Replace wires with register inputs/outputs

Recall that whatever signal we put into x_thing will come out of X_thing on the next cycle. Thus, any signal that needs to cross register bank E will need to use e_... on the pre-E side and E_... on the post-E side.

Go through each signal and, if it crosses E, replace every use before E with e_... and ever use after E with E_....

For example, consider icode:

Remove the wire:32 icode declaration since we have it in E.
In fetch and decode, replace all occurrences of icode with e_icode
In execute, memory, and writeback replace all occurrences of icode with E_icode

Do the same thing with valC.

The signals rvalA, dstE, and Stat have to be treated specially because they are inputs to our outputs from the register file. Thus, rvalA (an output created during decode) will need to be saved into e_... during decode and used as E_... afterwards, as in

# in decode:
e_rvalA = rvalA;
# in execute and later phases, used E_rvalA instead of rvalA

Similarly, dstE will need to be originally computed as e_dstE during Fetch and then dstE = E_dstE placed in writeback to get that value back out. Stat is an output like dstE and will need the same treatment (set e_Stat before the pipeline register and Stat = E_Stat afterward).

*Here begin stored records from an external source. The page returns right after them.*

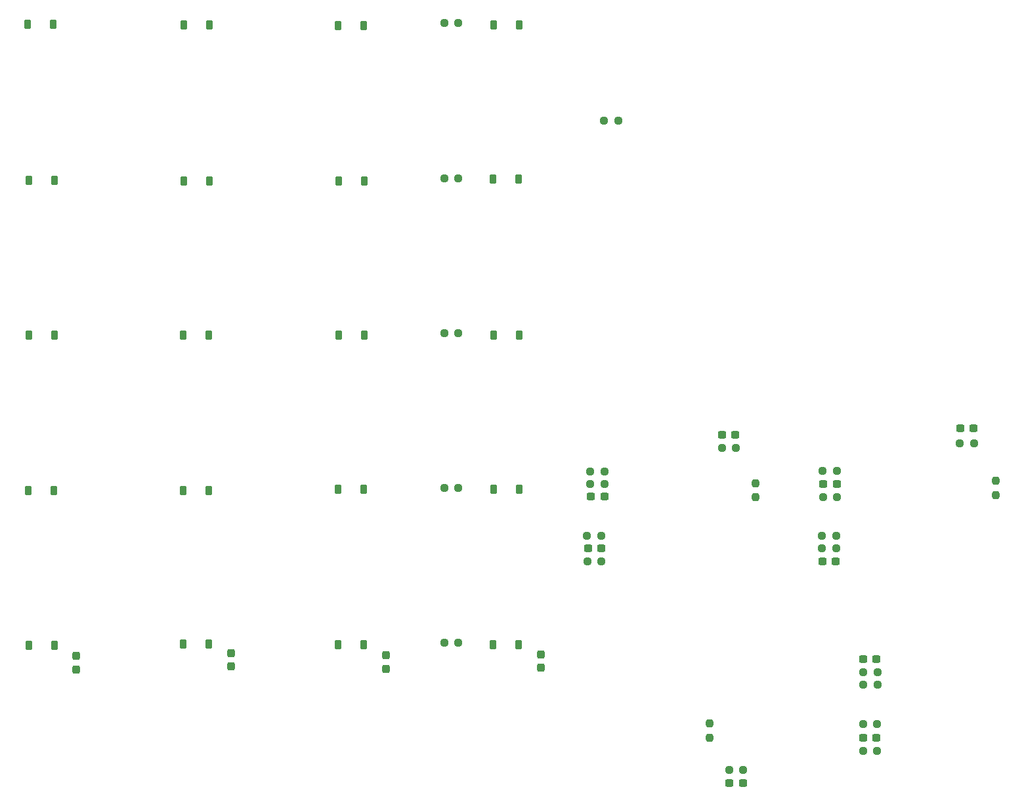
<source format=gtp>
%TF.GenerationSoftware,KiCad,Pcbnew,8.0.4*%
%TF.CreationDate,2024-09-23T00:25:40+08:00*%
%TF.ProjectId,MacroKeypad,4d616372-6f4b-4657-9970-61642e6b6963,rev?*%
%TF.SameCoordinates,Original*%
%TF.FileFunction,Paste,Top*%
%TF.FilePolarity,Positive*%
%FSLAX46Y46*%
G04 Gerber Fmt 4.6, Leading zero omitted, Abs format (unit mm)*
G04 Created by KiCad (PCBNEW 8.0.4) date 2024-09-23 00:25:40*
%MOMM*%
%LPD*%
G01*
G04 APERTURE LIST*
G04 Aperture macros list*
%AMRoundRect*
0 Rectangle with rounded corners*
0 $1 Rounding radius*
0 $2 $3 $4 $5 $6 $7 $8 $9 X,Y pos of 4 corners*
0 Add a 4 corners polygon primitive as box body*
4,1,4,$2,$3,$4,$5,$6,$7,$8,$9,$2,$3,0*
0 Add four circle primitives for the rounded corners*
1,1,$1+$1,$2,$3*
1,1,$1+$1,$4,$5*
1,1,$1+$1,$6,$7*
1,1,$1+$1,$8,$9*
0 Add four rect primitives between the rounded corners*
20,1,$1+$1,$2,$3,$4,$5,0*
20,1,$1+$1,$4,$5,$6,$7,0*
20,1,$1+$1,$6,$7,$8,$9,0*
20,1,$1+$1,$8,$9,$2,$3,0*%
G04 Aperture macros list end*
%ADD10RoundRect,0.237500X0.300000X0.237500X-0.300000X0.237500X-0.300000X-0.237500X0.300000X-0.237500X0*%
%ADD11RoundRect,0.237500X-0.250000X-0.237500X0.250000X-0.237500X0.250000X0.237500X-0.250000X0.237500X0*%
%ADD12RoundRect,0.237500X0.250000X0.237500X-0.250000X0.237500X-0.250000X-0.237500X0.250000X-0.237500X0*%
%ADD13RoundRect,0.237500X-0.237500X0.300000X-0.237500X-0.300000X0.237500X-0.300000X0.237500X0.300000X0*%
%ADD14RoundRect,0.237500X-0.237500X0.250000X-0.237500X-0.250000X0.237500X-0.250000X0.237500X0.250000X0*%
%ADD15RoundRect,0.225000X0.225000X0.375000X-0.225000X0.375000X-0.225000X-0.375000X0.225000X-0.375000X0*%
%ADD16RoundRect,0.237500X-0.300000X-0.237500X0.300000X-0.237500X0.300000X0.237500X-0.300000X0.237500X0*%
%ADD17RoundRect,0.237500X0.237500X-0.250000X0.237500X0.250000X-0.237500X0.250000X-0.237500X-0.250000X0*%
G04 APERTURE END LIST*
D10*
%TO.C,C12*%
X143775000Y-93800000D03*
X142050000Y-93800000D03*
%TD*%
D11*
%TO.C,R7*%
X147300000Y-108100000D03*
X149125000Y-108100000D03*
%TD*%
D12*
%TO.C,R1*%
X95062500Y-24300000D03*
X93237500Y-24300000D03*
%TD*%
D13*
%TO.C,C6*%
X85750000Y-105900000D03*
X85750000Y-107625000D03*
%TD*%
D11*
%TO.C,R19*%
X112075000Y-82200000D03*
X113900000Y-82200000D03*
%TD*%
%TO.C,R21*%
X142100000Y-85500000D03*
X143925000Y-85500000D03*
%TD*%
D14*
%TO.C,R23*%
X133400000Y-83687500D03*
X133400000Y-85512500D03*
%TD*%
D11*
%TO.C,R9*%
X130000000Y-120700000D03*
X131825000Y-120700000D03*
%TD*%
D13*
%TO.C,C4*%
X45750000Y-106000000D03*
X45750000Y-107725000D03*
%TD*%
D15*
%TO.C,D3*%
X82850000Y-24600000D03*
X79550000Y-24600000D03*
%TD*%
%TO.C,D2*%
X62950000Y-24500000D03*
X59650000Y-24500000D03*
%TD*%
D14*
%TO.C,R24*%
X164400000Y-83387500D03*
X164400000Y-85212500D03*
%TD*%
D12*
%TO.C,R11*%
X113925000Y-83800000D03*
X112100000Y-83800000D03*
%TD*%
D15*
%TO.C,D7*%
X62950000Y-44700000D03*
X59650000Y-44700000D03*
%TD*%
D12*
%TO.C,R13*%
X143800000Y-92100000D03*
X141975000Y-92100000D03*
%TD*%
D15*
%TO.C,D13*%
X82950000Y-64600000D03*
X79650000Y-64600000D03*
%TD*%
D11*
%TO.C,R6*%
X113887500Y-36900000D03*
X115712500Y-36900000D03*
%TD*%
D12*
%TO.C,R3*%
X95062500Y-64300000D03*
X93237500Y-64300000D03*
%TD*%
%TO.C,R5*%
X95062500Y-104300000D03*
X93237500Y-104300000D03*
%TD*%
D16*
%TO.C,C3*%
X147300000Y-116512500D03*
X149025000Y-116512500D03*
%TD*%
D15*
%TO.C,D22*%
X62900000Y-104400000D03*
X59600000Y-104400000D03*
%TD*%
D13*
%TO.C,C5*%
X65750000Y-105600000D03*
X65750000Y-107325000D03*
%TD*%
D10*
%TO.C,C10*%
X113900000Y-85400000D03*
X112175000Y-85400000D03*
%TD*%
D12*
%TO.C,R2*%
X95062500Y-44300000D03*
X93237500Y-44300000D03*
%TD*%
D15*
%TO.C,D21*%
X43000000Y-104600000D03*
X39700000Y-104600000D03*
%TD*%
%TO.C,D14*%
X102900000Y-64600000D03*
X99600000Y-64600000D03*
%TD*%
%TO.C,D8*%
X82950000Y-44700000D03*
X79650000Y-44700000D03*
%TD*%
%TO.C,D18*%
X82850000Y-84500000D03*
X79550000Y-84500000D03*
%TD*%
%TO.C,D12*%
X62850000Y-64600000D03*
X59550000Y-64600000D03*
%TD*%
%TO.C,D6*%
X42950000Y-44600000D03*
X39650000Y-44600000D03*
%TD*%
D13*
%TO.C,C7*%
X105750000Y-105775000D03*
X105750000Y-107500000D03*
%TD*%
D12*
%TO.C,R14*%
X143900000Y-82100000D03*
X142075000Y-82100000D03*
%TD*%
%TO.C,R10*%
X113525000Y-93800000D03*
X111700000Y-93800000D03*
%TD*%
D15*
%TO.C,D19*%
X102900000Y-84500000D03*
X99600000Y-84500000D03*
%TD*%
%TO.C,D16*%
X42900000Y-84600000D03*
X39600000Y-84600000D03*
%TD*%
D17*
%TO.C,R22*%
X127500000Y-116525000D03*
X127500000Y-114700000D03*
%TD*%
D12*
%TO.C,R16*%
X149100000Y-114800000D03*
X147275000Y-114800000D03*
%TD*%
D16*
%TO.C,C1*%
X147300000Y-106400000D03*
X149025000Y-106400000D03*
%TD*%
D15*
%TO.C,D9*%
X102800000Y-44400000D03*
X99500000Y-44400000D03*
%TD*%
D10*
%TO.C,C9*%
X113500000Y-92100000D03*
X111775000Y-92100000D03*
%TD*%
%TO.C,C11*%
X130800000Y-77400000D03*
X129075000Y-77400000D03*
%TD*%
D15*
%TO.C,D1*%
X42850000Y-24400000D03*
X39550000Y-24400000D03*
%TD*%
D10*
%TO.C,C13*%
X143875000Y-83800000D03*
X142150000Y-83800000D03*
%TD*%
D15*
%TO.C,D4*%
X102900000Y-24500000D03*
X99600000Y-24500000D03*
%TD*%
%TO.C,D11*%
X42950000Y-64600000D03*
X39650000Y-64600000D03*
%TD*%
D12*
%TO.C,R15*%
X161600000Y-78500000D03*
X159775000Y-78500000D03*
%TD*%
%TO.C,R4*%
X95062500Y-84300000D03*
X93237500Y-84300000D03*
%TD*%
%TO.C,R17*%
X149125000Y-109700000D03*
X147300000Y-109700000D03*
%TD*%
D10*
%TO.C,C14*%
X161525000Y-76600000D03*
X159800000Y-76600000D03*
%TD*%
D11*
%TO.C,R20*%
X141975000Y-90500000D03*
X143800000Y-90500000D03*
%TD*%
%TO.C,R18*%
X111687500Y-90500000D03*
X113512500Y-90500000D03*
%TD*%
%TO.C,R8*%
X147275000Y-118212500D03*
X149100000Y-118212500D03*
%TD*%
D15*
%TO.C,D23*%
X82900000Y-104500000D03*
X79600000Y-104500000D03*
%TD*%
%TO.C,D24*%
X102850000Y-104500000D03*
X99550000Y-104500000D03*
%TD*%
D16*
%TO.C,C2*%
X130037500Y-122400000D03*
X131762500Y-122400000D03*
%TD*%
D12*
%TO.C,R12*%
X130900000Y-79100000D03*
X129075000Y-79100000D03*
%TD*%
D15*
%TO.C,D17*%
X62850000Y-84600000D03*
X59550000Y-84600000D03*
%TD*%
M02*

</source>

At this point, the rrmovl.yo we made in lab2

irmovl $5678, %eax
irmovl $34, %ecx
rrmovl %eax, %edx
rrmovl %ecx, %eax

should take 6 (not 5) cycles to set three registers:

| EAX:       22   ECX:       22   EDX:     162e   EBX:        0 |

and should leave the pc at address 0x11. It should also take a few less cycles overall than the 355 used by lab5_base.hcl as a result of increased throughput, though if it does not don't be worried; we aren't focusing on speed right now.

Look for stalls

Consider

irmovl $1, %eax
rrmovl %eax, %ebx

In a pipeline diagram (given that we have no execute or memory phases), these will look like

Instr	cycle 1	cycle 2	cycle 3
`irmovl`	FD	W
`rrmovl`		FD	W

Note that the immediate value won't be written to the register file until the after of cycle 2, but it will be attempted to be read by the next instruction at the during of cycle 2. This will create a load-use dependency.

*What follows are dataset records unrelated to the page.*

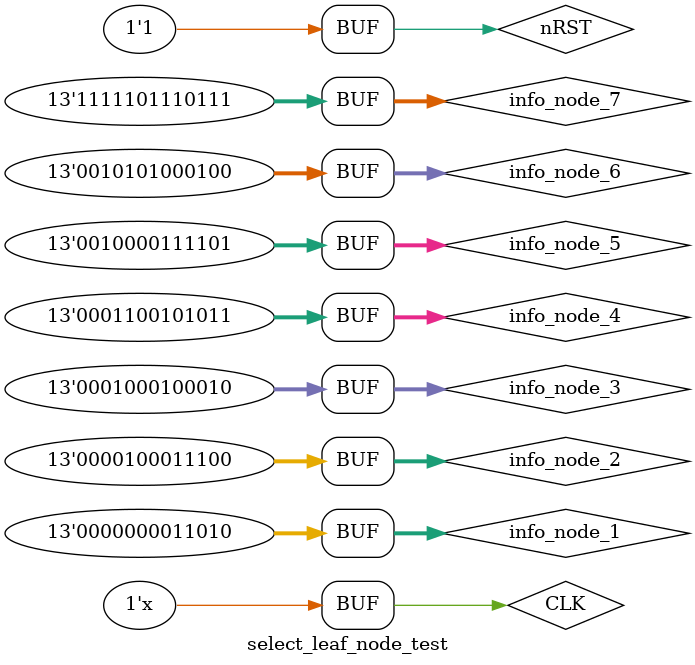
<source format=v>
`timescale 1ns / 1ps


module select_leaf_node_test;

	// Inputs
	reg CLK;
	reg nRST;
	reg [12:0] info_node_1;
	reg [12:0] info_node_2;
	reg [12:0] info_node_3;
	reg [12:0] info_node_4;
	reg [12:0] info_node_5;
	reg [12:0] info_node_6;
	reg [12:0] info_node_7;

	// Outputs
	wire [12:0] leaf_A;
	wire [12:0] leaf_B;
	wire [12:0] leaf_C;
	wire [12:0] leaf_D;

	// Instantiate the Unit Under Test (UUT)
	select_leaf_node uut (
		.CLK(CLK), 
		.nRST(nRST), 
		.info_node_1(info_node_1), 
		.info_node_2(info_node_2), 
		.info_node_3(info_node_3), 
		.info_node_4(info_node_4), 
		.info_node_5(info_node_5), 
		.info_node_6(info_node_6), 
		.info_node_7(info_node_7), 
		.leaf_A(leaf_A), 
		.leaf_B(leaf_B), 
		.leaf_C(leaf_C), 
		.leaf_D(leaf_D)
	);

	initial begin
		// Initialize Inputs
		CLK = 0;
		nRST = 0;
		info_node_1 = 13'b0000_0_0001_1010;
		info_node_2 = 13'b0000_1_0001_1100;
		info_node_3 = 13'b0001_0_0010_0010;
		info_node_4 = 13'b0001_1_0010_1011;
		info_node_5 = 13'b0010_0_0011_1101;
		info_node_6 = 13'b0010_1_0100_0100;
		info_node_7 = 13'b1111_1_0111_0111;

		// Wait 100 ns for global reset to finish
		#100;
        nRST = 1;
		// Add stimulus here

	end
	parameter DELAY = 2;
	always
		#DELAY CLK = ~CLK; 
      
endmodule


</source>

We can bypass this dependency in two ways. We can either stall, or we can forward data. Let's try both solutions for our edification.

Stall

Copy your work so far into lab5_stall.hcl

We want to stall the decode phase if it needs to read something a later phase intends to write. The register in front of decode is P, so we'll be setting stall_P. In addition to the logic we already have for that, we stall if the writeback phases's dstE is (1) not REG_NONE and (2) the same as the decode phase's srcA.

If correctly implemented,

irmovl $1, %eax
rrmovl %eax, %ebx

should take 5 cycles to put a 1 in both eax and edx, while

irmovl $5678, %eax
irmovl $34, %ecx
rrmovl %eax, %edx
rrmovl %ecx, %eax

should still take 6 cycles and result in

| EAX:       22   ECX:       22   EDX:     162e   EBX:        0 |

like it did before.

Forward

Copy your work pre-stall work into lab5_forward.hcl

We want to grab the value that is being prepped for writing to the register file before it actually gets written if it is the register we are trying to read. Thus, e_rvalA will be rvalA unless dstE is (1) not REG_NONE and (2) the same as the decode phase's srcA; in that case, we'll forward wvalE into e_rvalA instead.

If correctly implemented,

irmovl $1, %eax
rrmovl %eax, %ebx

should take 4 cycles to put a 1 in both eax and edx, while

irmovl $5678, %eax
irmovl $34, %ecx
rrmovl %eax, %edx
rrmovl %ecx, %eax

should still take 6 cycles and result in

| EAX:       22   ECX:       22   EDX:     162e   EBX:        0 |

like it did before.

Submit

Submit two files, one named lab5_stall.hcl and one named lab5_forward.hcl on the submission page. You'll have to upload them one at a time…

If you didn't have time to finish everything, still submit both files (it's OK if they are incomplete; we are looking for effort more than correctness).

For your edification

If you want to understand pipelines more, I'd encourage you to add another pipeline register between Fetch and Decode. Don't submit that three-stage-pipeline file, though.